Aspect-Based Sentiment Analysis for Future Tourism Experiences: A BERT-MoE Framework for Persian User Reviews
Hamidreza Kazemi Taskooh, Taha Zare Harofte
TL;DR
This paper tackles the lack of Persian ABSA for tourism by introducing a three-stage BERT–MoE framework with Top-K routing to efficiently extract sentiment at the aspect level across six tourism-related categories. It leverages a large, labeled Persian dataset from Jabama (58,473 reviews, with 9,558 used for initial BERT training) and achieves a weighted ABSA F1 of $90.6\%$, outperforming a dense BERT baseline ($89.25\%$) and a BERT+MoE+LoRA variant ($85.7\%$). The model employs a loss formulation combining cross-entropy, auxiliary load-balancing, and MSE regularization, with routing enhanced by Intra-GPU and Fill-in rectification to reduce routing collapse ($\text{COV}^2$ down to $0.0109$) and to achieve a $39\%$ reduction in GPU power consumption. This work provides a scalable, energy-efficient approach suitable for deployment on real-time tourism platforms and contributes an open Persian ABSA dataset to spur further multilingual NLP research in tourism. The results demonstrate strong ABSA performance in a low-resource language while addressing practical constraints like energy usage and model scalability.
Abstract
This study advances aspect-based sentiment analysis (ABSA) for Persian-language user reviews in the tourism domain, addressing challenges of low-resource languages. We propose a hybrid BERT-based model with Top-K routing and auxiliary losses to mitigate routing collapse and improve efficiency.
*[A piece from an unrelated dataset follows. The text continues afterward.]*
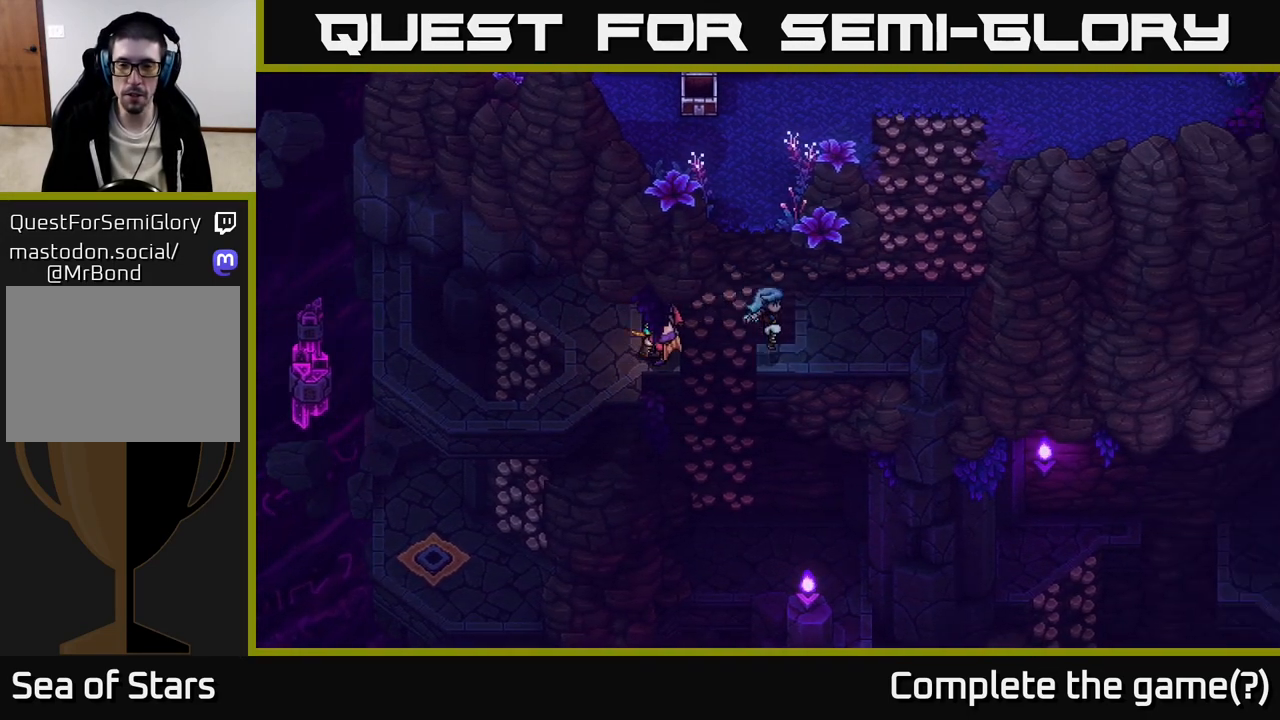
{"buttons": [], "left_stick": "up", "right_stick": "center", "events": [[217, "left_stick", "up-right"], [333, "left_stick", "up"], [350, "A", "down"], [467, "A", "up"]]}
The pipeline includes: (1) overall sentiment classification using BERT on 9,558 labeled reviews, (2) multi-label aspect extraction for six tourism-related aspects (host, price, location, amenities, cleanliness, connectivity), and (3) integrated ABSA with dynamic routing. The dataset consists of 58,473 preprocessed reviews from the Iranian accommodation platform Jabama, manually annotated for aspects and sentiments. The proposed model achieves a weighted F1-score of 90.6% for ABSA, outperforming baseline BERT (89.25%) and a standard hybrid approach (85.7%). Key efficiency gains include a 39% reduction in GPU power consumption compared to dense BERT, supporting sustainable AI deployment in alignment with UN SDGs 9 and 12. Analysis reveals high mention rates for cleanliness and amenities as critical aspects. This is the first ABSA study focused on Persian tourism reviews, and we release the annotated dataset to facilitate future multilingual NLP research in tourism.